Dans l'Aude, les derniers chiffres font émerger que pour 57 départs, seulement, 32 sont compensés par une installation, a indiqué la représentante de la chambre d'agriculture (©Zoran Zeremski - AdobeStock)

La transmission des exploitations est un sujet fort dans l’Aude. C’est la raison pour laquelle la fédération des cuma en a fait le thème phare de son assemblée générale. L’occasion aussi de casser quelques préjugés.

SOMMAIRE

Lors de l’assemblée générale de la fdcuma de l’Aude, une table ronde regroupant Sylvie Montagné (chargée de mission installation transmission à la chambre d’agriculture de l’Aude) et Aline Lamarque (Association pour le développement de l’emploi agricole et rural de l’Aude) a permis de revenir sur quelques préjugés concernant la transmission des exploitations.

1 / Transmission des exploitations, un contexte difficile dans l’Aude

A / Taux de remplacement et âge des exploitants

Tout d’abord, pour remettre les participants dans le contexte, les deux conseillères ont rappelé des chiffres permettant de dessiner le panorama agricole audois, sur cette question de la transmission des exploitations.

« Entre 2010 et 2020, nous avons déjà perdu 13 % de nos chefs d’exploitation et co-exploitants, regrettent-elles. Nous avons aujourd’hui dans le département un taux de remplacement de 56 %. Cela signifie que pour 57 départs, nous avons 32 installations. Ce taux de remplacement atteint 61 % pour l’Occitanie. Dans l’Aude, 41 % des chefs d’exploitations ont plus de 55 ans. Qui représentent à eux seuls 28 % de notre parcellaire agricole. »

Chiffres du département de l’Aude, issu du dernier Recensement agricole de 2020 (Agreste)

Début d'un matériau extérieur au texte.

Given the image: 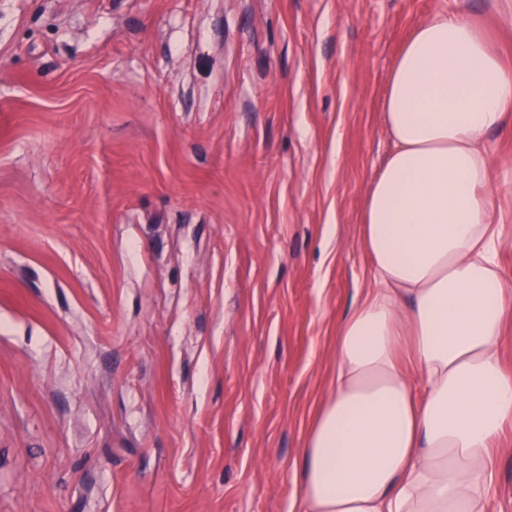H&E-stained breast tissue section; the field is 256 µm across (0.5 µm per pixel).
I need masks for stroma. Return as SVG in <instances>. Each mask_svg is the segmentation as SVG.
<instances>
[{
  "instance_id": "1",
  "label": "stroma",
  "mask_w": 512,
  "mask_h": 512,
  "mask_svg": "<svg viewBox=\"0 0 512 512\" xmlns=\"http://www.w3.org/2000/svg\"><path fill=\"white\" fill-rule=\"evenodd\" d=\"M452 7L0 0V512H290L390 67Z\"/></svg>"
}]
</instances>
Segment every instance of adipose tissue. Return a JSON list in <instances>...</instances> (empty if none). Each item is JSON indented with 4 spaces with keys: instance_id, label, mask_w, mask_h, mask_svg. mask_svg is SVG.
Instances as JSON below:
<instances>
[{
    "instance_id": "1",
    "label": "adipose tissue",
    "mask_w": 512,
    "mask_h": 512,
    "mask_svg": "<svg viewBox=\"0 0 512 512\" xmlns=\"http://www.w3.org/2000/svg\"><path fill=\"white\" fill-rule=\"evenodd\" d=\"M391 150L364 201L368 282L302 448L293 512H485L512 372L489 134L505 64L464 0L417 23L383 100Z\"/></svg>"
}]
</instances>
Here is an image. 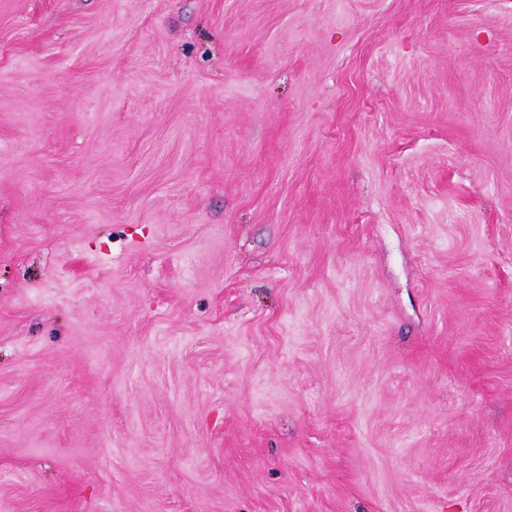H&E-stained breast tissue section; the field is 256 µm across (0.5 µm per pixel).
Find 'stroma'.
Masks as SVG:
<instances>
[{
    "label": "stroma",
    "mask_w": 512,
    "mask_h": 512,
    "mask_svg": "<svg viewBox=\"0 0 512 512\" xmlns=\"http://www.w3.org/2000/svg\"><path fill=\"white\" fill-rule=\"evenodd\" d=\"M0 512H512V0H0Z\"/></svg>",
    "instance_id": "stroma-1"
}]
</instances>
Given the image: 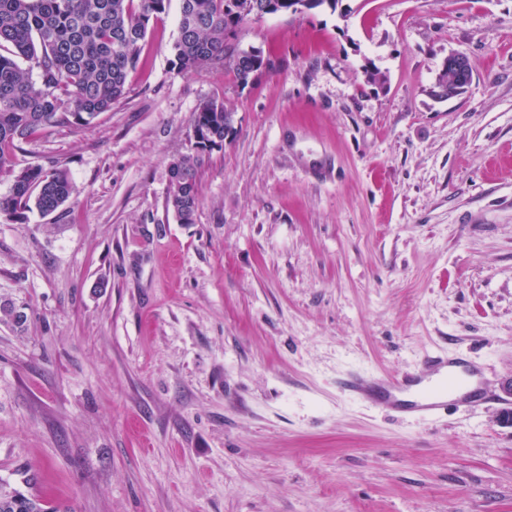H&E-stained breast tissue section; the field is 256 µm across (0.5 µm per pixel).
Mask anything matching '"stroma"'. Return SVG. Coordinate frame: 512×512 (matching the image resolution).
Here are the masks:
<instances>
[{
	"label": "stroma",
	"mask_w": 512,
	"mask_h": 512,
	"mask_svg": "<svg viewBox=\"0 0 512 512\" xmlns=\"http://www.w3.org/2000/svg\"><path fill=\"white\" fill-rule=\"evenodd\" d=\"M245 24L273 74L171 65L180 0L125 97L40 131L0 171L72 194L0 214V482L56 512H512V0H344ZM466 91L431 95L449 55ZM386 81H367L365 67ZM217 99L235 129L170 164ZM447 350L492 398L395 416L337 380ZM232 110L225 104L217 100H208L203 102L193 120L192 130L201 134V139L204 141L212 140L214 144L217 140L220 142L219 147H222L224 140L232 132L231 128H225L224 136V123L225 126L228 122L233 120L234 126L235 115L231 118ZM225 121V122H224ZM192 131V150L191 154H196L197 142L199 137ZM213 148L201 149L195 156L182 155L176 158L170 167L171 180L170 190L166 200L168 209H172L179 217L188 220L190 224L194 221L195 211L198 206V174L199 169L205 161V158L210 155ZM71 192L66 171L42 166L27 167L15 174L10 194L0 198V213L21 221L34 205L48 215L61 208Z\"/></svg>",
	"instance_id": "1"
}]
</instances>
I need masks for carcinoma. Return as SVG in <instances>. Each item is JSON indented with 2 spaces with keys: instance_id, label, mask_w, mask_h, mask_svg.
I'll list each match as a JSON object with an SVG mask.
<instances>
[{
  "instance_id": "carcinoma-1",
  "label": "carcinoma",
  "mask_w": 512,
  "mask_h": 512,
  "mask_svg": "<svg viewBox=\"0 0 512 512\" xmlns=\"http://www.w3.org/2000/svg\"><path fill=\"white\" fill-rule=\"evenodd\" d=\"M236 0L240 11L224 8L225 0H180L178 34L172 64L194 73L213 61H224L237 83L272 73L273 61L243 50L225 56V41L251 12L254 2ZM169 0H0V169L39 130L53 125H80L112 109L125 94L136 69L149 24L164 13ZM284 14L326 8L338 0H274ZM31 62L38 79L18 59ZM232 110L223 102H203L193 131L204 141L224 142V123ZM212 149L182 155L170 167L167 208L193 223L198 206L199 169ZM64 170L31 166L14 176L9 195L0 198V213L23 220L37 208L51 214L70 198ZM0 512H49L36 496L0 488Z\"/></svg>"
}]
</instances>
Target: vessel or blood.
<instances>
[{
	"label": "vessel or blood",
	"mask_w": 512,
	"mask_h": 512,
	"mask_svg": "<svg viewBox=\"0 0 512 512\" xmlns=\"http://www.w3.org/2000/svg\"><path fill=\"white\" fill-rule=\"evenodd\" d=\"M342 388L422 417L436 416L451 405L475 406L484 399L483 373L477 364L434 351L425 355L421 372L372 379L353 373L343 380Z\"/></svg>",
	"instance_id": "b4317fda"
}]
</instances>
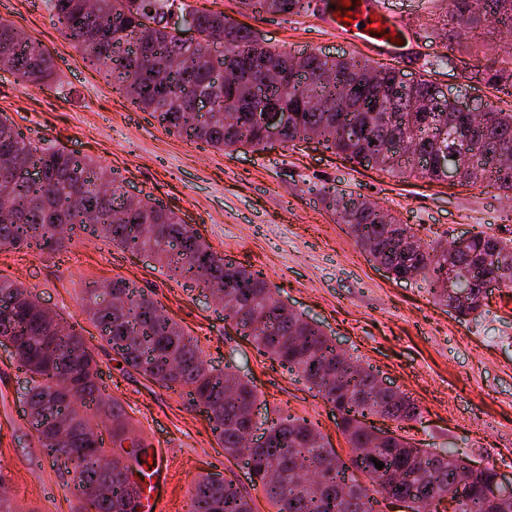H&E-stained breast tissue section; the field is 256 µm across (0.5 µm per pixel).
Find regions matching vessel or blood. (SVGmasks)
<instances>
[{"mask_svg":"<svg viewBox=\"0 0 512 512\" xmlns=\"http://www.w3.org/2000/svg\"><path fill=\"white\" fill-rule=\"evenodd\" d=\"M320 9L326 24L350 40L372 47L379 54L387 56L400 50L401 43L410 42V23L393 19L384 14L378 0H321ZM358 14L356 23L339 21L338 13L343 10ZM377 20V27H370V20ZM145 470L143 481L137 482L135 489L142 504V512H162L163 487L167 482L166 458L161 451H154Z\"/></svg>","mask_w":512,"mask_h":512,"instance_id":"1","label":"vessel or blood"}]
</instances>
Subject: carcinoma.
Wrapping results in <instances>:
<instances>
[{
	"label": "carcinoma",
	"instance_id": "1",
	"mask_svg": "<svg viewBox=\"0 0 512 512\" xmlns=\"http://www.w3.org/2000/svg\"><path fill=\"white\" fill-rule=\"evenodd\" d=\"M62 35L84 51V60L105 75L131 103L148 111L168 132L230 153L243 146L265 147L257 111L268 101L291 113L284 142L315 140L325 149L388 174H416L442 181L448 174L436 159L463 169L465 184L485 183L512 196V111L489 110L481 130L457 112L451 100L438 101L432 81L419 78L412 93L395 85V70L369 61L319 58L270 47L260 48L265 63L288 81L262 87L252 83L245 59L254 50L252 31L229 22L222 11L187 12L191 24L214 34L212 44L187 40L167 31V17L177 0H50ZM261 14L291 15L316 11L318 0H245ZM151 8L152 26L142 24ZM446 16L467 29L482 22L512 29V0H448ZM230 58L228 76L214 78V61ZM0 70L22 82L46 83L53 77L50 55L38 41L0 21ZM486 83L512 87V66L482 72ZM201 97L212 103L199 112ZM402 138H416L420 157L390 149ZM123 181L108 166L61 148L43 147L23 137L8 117L0 116V250L30 248L54 252L66 236L61 230H90L132 253L147 252L187 282L216 291L224 320L252 343L258 354L278 362L317 390L340 415L336 422L353 457L345 459L321 431L306 420L287 416L264 428L260 448L247 442L252 429L246 412L257 396L249 382L205 366L198 341L161 311L151 296L112 280V293L124 296L118 308L97 302L96 282L86 288L82 312L115 353L123 370H133L167 389H184L190 406H208V420L224 453L252 460L250 476L262 488L273 512H375L390 496L415 504L414 512H439V496L458 477L457 454L441 455L405 442H378L379 416L398 424L415 421L420 411L405 393L378 389L373 370L355 363L332 337L303 314L285 306L261 273L224 259L190 225L151 197L116 212ZM339 224L347 225L361 249L380 258L395 277L419 276L434 286L433 297L451 307L440 288L448 265V244L423 248V259L408 254L403 237L411 228L377 206L336 188L320 191ZM512 252L509 240L482 232L472 236L454 263L467 274L462 287L471 294L466 318L478 313L485 297L476 281ZM0 336L16 344L15 361L29 376L22 399L32 409L28 423L42 424L64 415L69 403L81 408L68 419L63 443L44 432L38 442L69 476L66 484L82 488L91 512H136L135 489L128 472L147 457L149 445L132 433L119 401L105 394L83 335L41 308L22 284L0 276ZM112 421V458L106 455L97 420ZM393 469L385 479L373 460ZM373 481L369 486L357 474ZM495 475L485 468L455 512H505L484 500L481 484ZM189 512H255L253 499L232 477L201 476L192 485Z\"/></svg>",
	"mask_w": 512,
	"mask_h": 512
}]
</instances>
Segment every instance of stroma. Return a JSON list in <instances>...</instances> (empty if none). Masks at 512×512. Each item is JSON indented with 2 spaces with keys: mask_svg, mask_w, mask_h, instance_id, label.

B / Près de 20.000 exploitations en moins en 50 ans

« Ensuite, a expliqué Sylvie Montagné, j’ai pris les tranches de plus de 55 ans par filière. Ils représentent 57 % au niveau de la filière grandes cultures. À quasi-égalité, on trouve les cultures fruitières et la viticulture. Ensuite viennent les éleveurs bovin viande, le maraîchage et l’horticulture, pour où les chefs d’exploitation de plus de 55 ans représentent 48 % des effectifs. Et ensuite les éleveurs d’ovins et de caprin, avec 45 %. »

Chiffres du département de l’Aude, issu du dernier Recensement agricole de 2020 (Agreste)

« Si on se projette, d’ici 10 ans, poursuit-elle, nous aurons un peu plus de 900 exploitations qui cesseront leur activité. Pour mémoire, nous avons 6 100 exploitations en 2020. Voilà le tableau sur ce qui nous attend. Heureusement, quand on travaille sur la transmission, on sait aussi que le département de l’Aude est attractif en matière d’installation. Nous avons encore des prix du foncier qui rendent l’installation possible. »

Elles ont ensuite exploré plusieurs idées reçues auxquelles elles sont confrontées dans leur pratique quotidienne d’accompagnement des agriculteurs.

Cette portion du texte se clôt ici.